Seminar by Prof. Lei Shi

Title: Big network visualization — problem, technique and demonstration
Date and Time: 10:00 – 11:00 am, Wednesday November 9, 2016
Venue: Room 146 Research Building

Speaker:  Prof. Lei Shi
Date and Time: 10:00 – 11:00 am,  Wednesday November 9, 2016 
Venue: Room 146 Research Building

Title: Designing Great Visualizations
 
 
Abstract:
Networks are universal in our everyday lives, e.g. multimodal social networks through WWW, sensor networks through Internet of Things, financial networks, communication networks, etc.
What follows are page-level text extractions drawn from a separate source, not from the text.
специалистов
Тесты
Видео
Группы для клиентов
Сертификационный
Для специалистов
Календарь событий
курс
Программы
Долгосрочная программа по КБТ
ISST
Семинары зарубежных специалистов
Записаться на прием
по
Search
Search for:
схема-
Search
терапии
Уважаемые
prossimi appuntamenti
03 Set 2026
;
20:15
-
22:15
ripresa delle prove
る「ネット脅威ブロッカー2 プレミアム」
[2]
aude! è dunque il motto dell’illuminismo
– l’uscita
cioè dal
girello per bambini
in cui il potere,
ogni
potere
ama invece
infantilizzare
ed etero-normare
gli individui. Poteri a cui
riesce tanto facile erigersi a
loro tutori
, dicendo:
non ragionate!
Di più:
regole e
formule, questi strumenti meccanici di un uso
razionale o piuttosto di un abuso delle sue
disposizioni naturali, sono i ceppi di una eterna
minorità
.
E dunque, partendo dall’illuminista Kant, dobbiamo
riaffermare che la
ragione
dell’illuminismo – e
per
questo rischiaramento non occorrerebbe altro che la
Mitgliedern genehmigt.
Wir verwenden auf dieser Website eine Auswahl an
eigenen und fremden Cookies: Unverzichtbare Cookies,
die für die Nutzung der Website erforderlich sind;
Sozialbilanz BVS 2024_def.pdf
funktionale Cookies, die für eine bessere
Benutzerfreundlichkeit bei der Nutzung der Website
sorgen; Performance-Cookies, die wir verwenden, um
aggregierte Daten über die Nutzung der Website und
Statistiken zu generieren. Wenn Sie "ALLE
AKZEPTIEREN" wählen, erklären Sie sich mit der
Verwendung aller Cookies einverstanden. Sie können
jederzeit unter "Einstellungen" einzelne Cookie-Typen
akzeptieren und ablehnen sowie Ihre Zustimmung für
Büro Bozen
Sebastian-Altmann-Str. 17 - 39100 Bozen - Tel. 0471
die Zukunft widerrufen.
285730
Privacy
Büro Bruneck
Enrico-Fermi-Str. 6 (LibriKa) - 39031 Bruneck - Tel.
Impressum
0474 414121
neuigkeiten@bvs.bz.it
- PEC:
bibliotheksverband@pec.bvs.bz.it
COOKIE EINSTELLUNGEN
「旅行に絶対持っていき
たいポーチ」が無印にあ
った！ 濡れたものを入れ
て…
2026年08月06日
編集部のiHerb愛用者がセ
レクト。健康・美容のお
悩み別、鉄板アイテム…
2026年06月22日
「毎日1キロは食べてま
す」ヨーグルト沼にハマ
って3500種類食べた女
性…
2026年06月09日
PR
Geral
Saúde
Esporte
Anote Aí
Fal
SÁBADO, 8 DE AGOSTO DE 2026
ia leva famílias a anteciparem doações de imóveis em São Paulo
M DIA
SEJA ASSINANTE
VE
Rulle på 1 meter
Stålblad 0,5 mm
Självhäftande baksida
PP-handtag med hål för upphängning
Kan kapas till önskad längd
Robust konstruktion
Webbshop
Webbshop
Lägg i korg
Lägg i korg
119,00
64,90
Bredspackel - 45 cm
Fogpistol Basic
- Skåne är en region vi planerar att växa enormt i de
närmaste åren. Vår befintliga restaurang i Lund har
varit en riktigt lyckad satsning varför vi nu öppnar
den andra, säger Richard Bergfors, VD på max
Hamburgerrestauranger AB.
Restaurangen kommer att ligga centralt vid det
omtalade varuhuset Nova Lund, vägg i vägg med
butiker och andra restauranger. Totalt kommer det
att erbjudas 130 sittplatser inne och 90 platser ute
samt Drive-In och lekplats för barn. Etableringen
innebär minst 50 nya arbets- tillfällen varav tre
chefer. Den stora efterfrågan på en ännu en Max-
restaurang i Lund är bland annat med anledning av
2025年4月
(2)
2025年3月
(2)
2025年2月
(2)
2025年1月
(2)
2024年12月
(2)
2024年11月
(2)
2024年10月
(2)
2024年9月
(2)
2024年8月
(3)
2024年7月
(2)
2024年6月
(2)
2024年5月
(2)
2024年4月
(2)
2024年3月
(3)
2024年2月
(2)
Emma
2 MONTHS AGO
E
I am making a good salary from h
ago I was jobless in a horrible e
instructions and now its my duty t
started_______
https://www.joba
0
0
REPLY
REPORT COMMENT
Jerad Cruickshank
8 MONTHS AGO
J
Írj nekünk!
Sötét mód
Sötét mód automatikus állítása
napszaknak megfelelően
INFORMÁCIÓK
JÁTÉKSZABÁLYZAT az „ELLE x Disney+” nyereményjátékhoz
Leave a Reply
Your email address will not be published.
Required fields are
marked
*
Elegant visualizations play a key role to advance our understanding of these networks. In this talk, I will introduce the many challenges in visually presenting big networks stemmed from their unique natures, namely, large-scale, multivariate, dynamic, and sparse/dense, coinciding with the four V's of big data. I then present two cluster of techniques we invented in the recent ten years on 1) data-transformation based network visualization and 2) visualization-oriented network/graph mining. I will also mention our latest progress in applying these methods in emerging-domain networks, e.g., human brain networks and deep neural networks. Live/video demonstrations will be given to showcase the effectiveness of our techniques.
 
 
Bio: 
Lei Shi is an associate professor in the State Key Laboratory of Computer Science, Institute of Software, Chinese Academy of Sciences. Before that, he was a research staff member and research manager at IBM Research - China. He holds B.S. (2003), M.S. (2006) and Ph.D. (2008) degrees from Department of Computer Science and Technology, Tsinghua University. His current research interests are visual analytics and data mining, with more than 60 papers published in top-tier venues, such as IEEE TVCG, TKDE, TC, VIS, ICDE, ICDM, Infocom, ACM Sigcomm and CSCW. He is the recipient of IBM Research Division Award on "Visual Analytics" and the IEEE VAST Challenge Award twice in 2010 and 2012. He has organized several workshops and journal special issues in combining visual analytics and data mining, in ICDM, CIKM, ACM BCB, BMC bioinformatics and CJE. He served PC members and reviewers for most top-tier visualization and data mining confs/journals. He is an IEEE senior member.